I first heard about Dr. Cow’s Tree Nut Cheese in one of my issues of VegNews magazine. Tree nut cheese is exactly what is sounds like- cheese made from tree nuts. But wait- there’s more. It’s raw, too. *in annoying Monica Gellar voice* I know!!

When I visited their website, I discovered they made a product called ‘cashew cream cheese.’ My heart leapt with joy. I checked out all the sites they claimed carried their products and none of them carried the cashew cream cheese. My heart sank. Plus, the one place I found that carried the regular cheese did not have any in stock. I was wicked bummed but I put myself on their mailing list to hear about when they got it in stock again. That happened about two weeks ago and pictured above is what I recieved via UPS last week. On the left is aged cashew and on the right is aged cashew with blue green algae. (I hear it’s good for you, that’s why I picked that one.) So, with shipping, these two little tiny itty bitty wheels of cheese were about $23. Ouch. The verdict? Worth every penny.

━━━━━━━━━━━━━━━━

* **STATED GOAL 1**: Please change "common name" to "everyday name" throughout the entries listing names by rank below, keeping every other word the same. Leave the pictures out of your answer.

[Data items]
━━━━━━━━━━━━━━━━

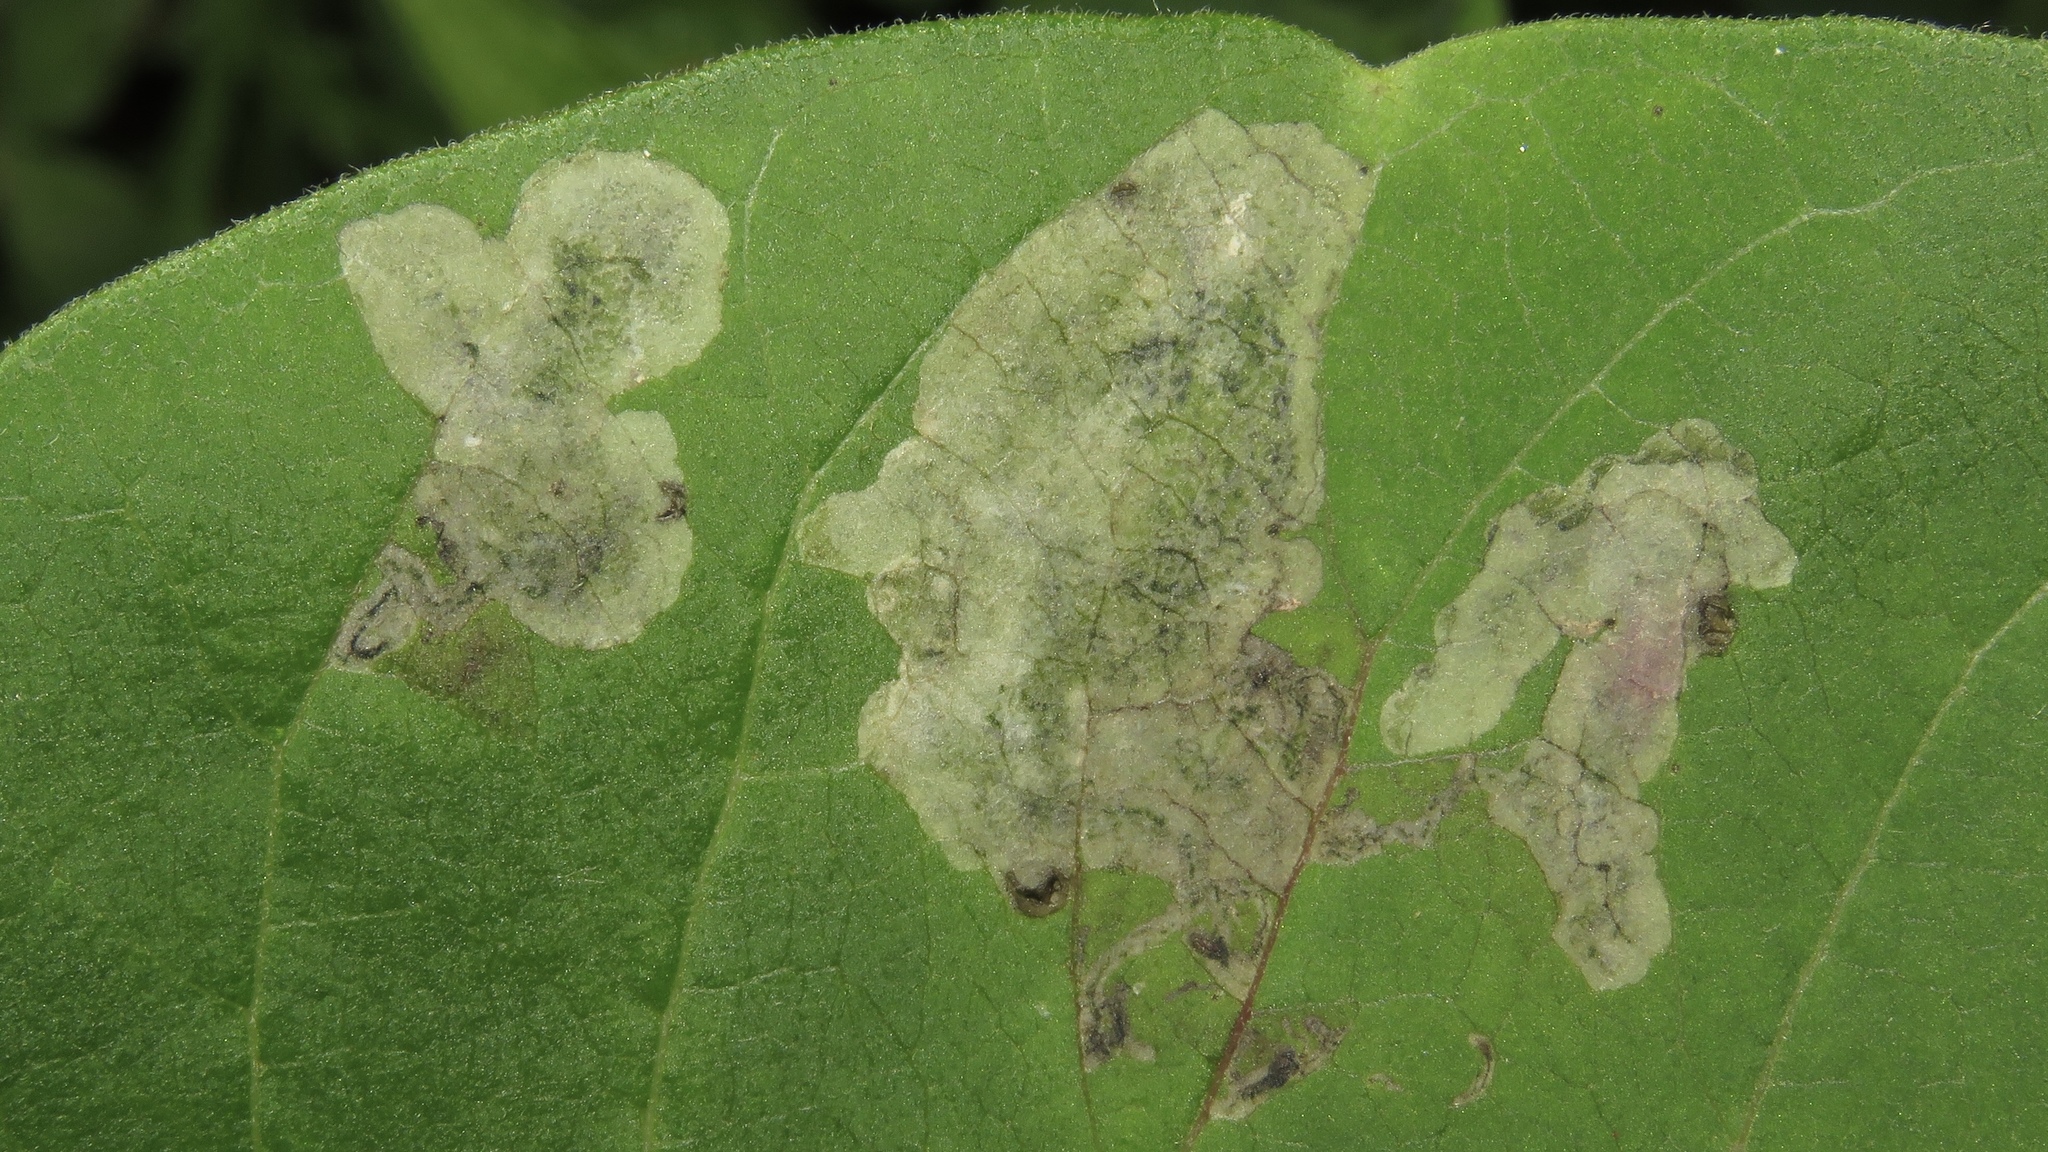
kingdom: Animalia
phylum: Arthropoda
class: Insecta
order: Diptera
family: Agromyzidae
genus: Liriomyza
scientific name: Liriomyza asclepiadis
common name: Milkweed leaf-miner fly
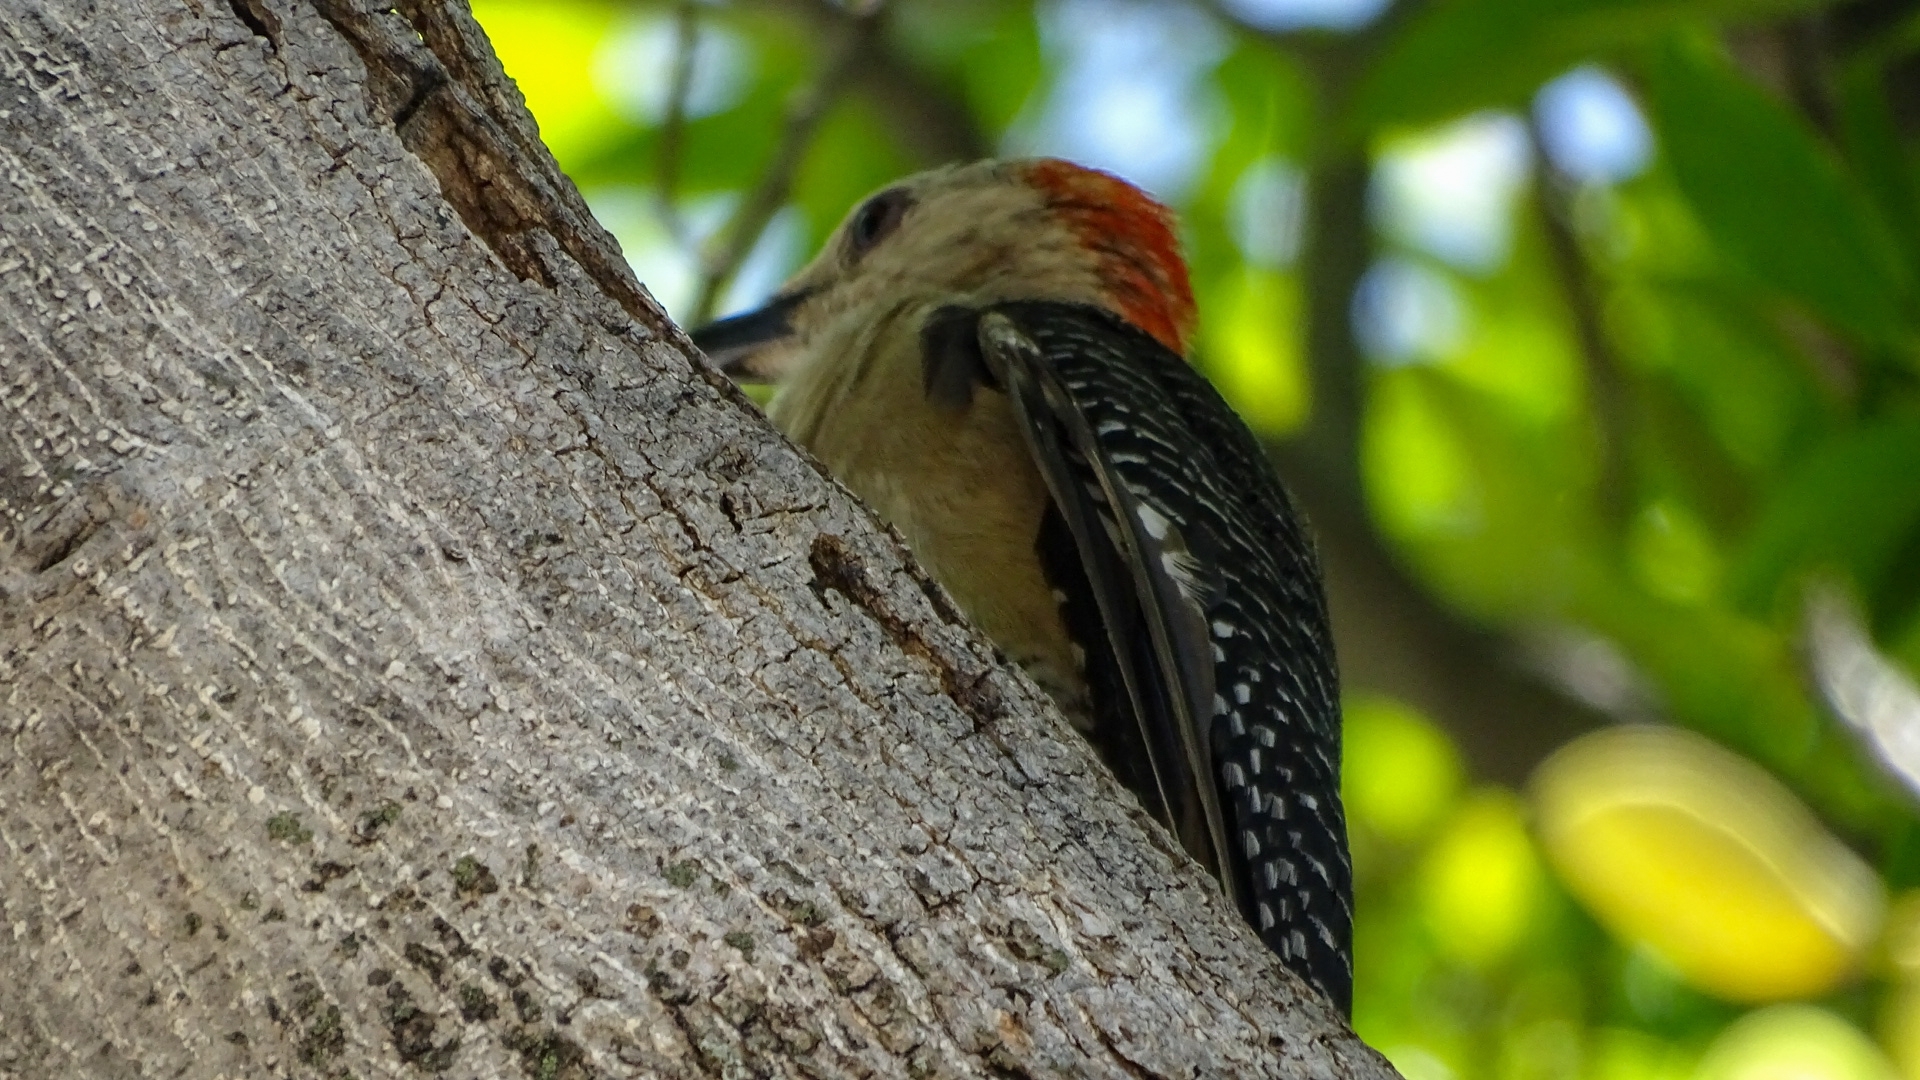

━━━━━━━━━━━━━━━━

* **STATED GOAL 2**: In the post about tree nut cheese, how much did the two small wheels of cheese cost with shipping?

* **EXPECTED OUTPUT 1**:
kingdom: Animalia
phylum: Arthropoda
class: Insecta
order: Diptera
family: Agromyzidae
genus: Liriomyza
scientific name: Liriomyza asclepiadis
everyday name: Milkweed leaf-miner fly

* **EXPECTED OUTPUT 2**: About $23.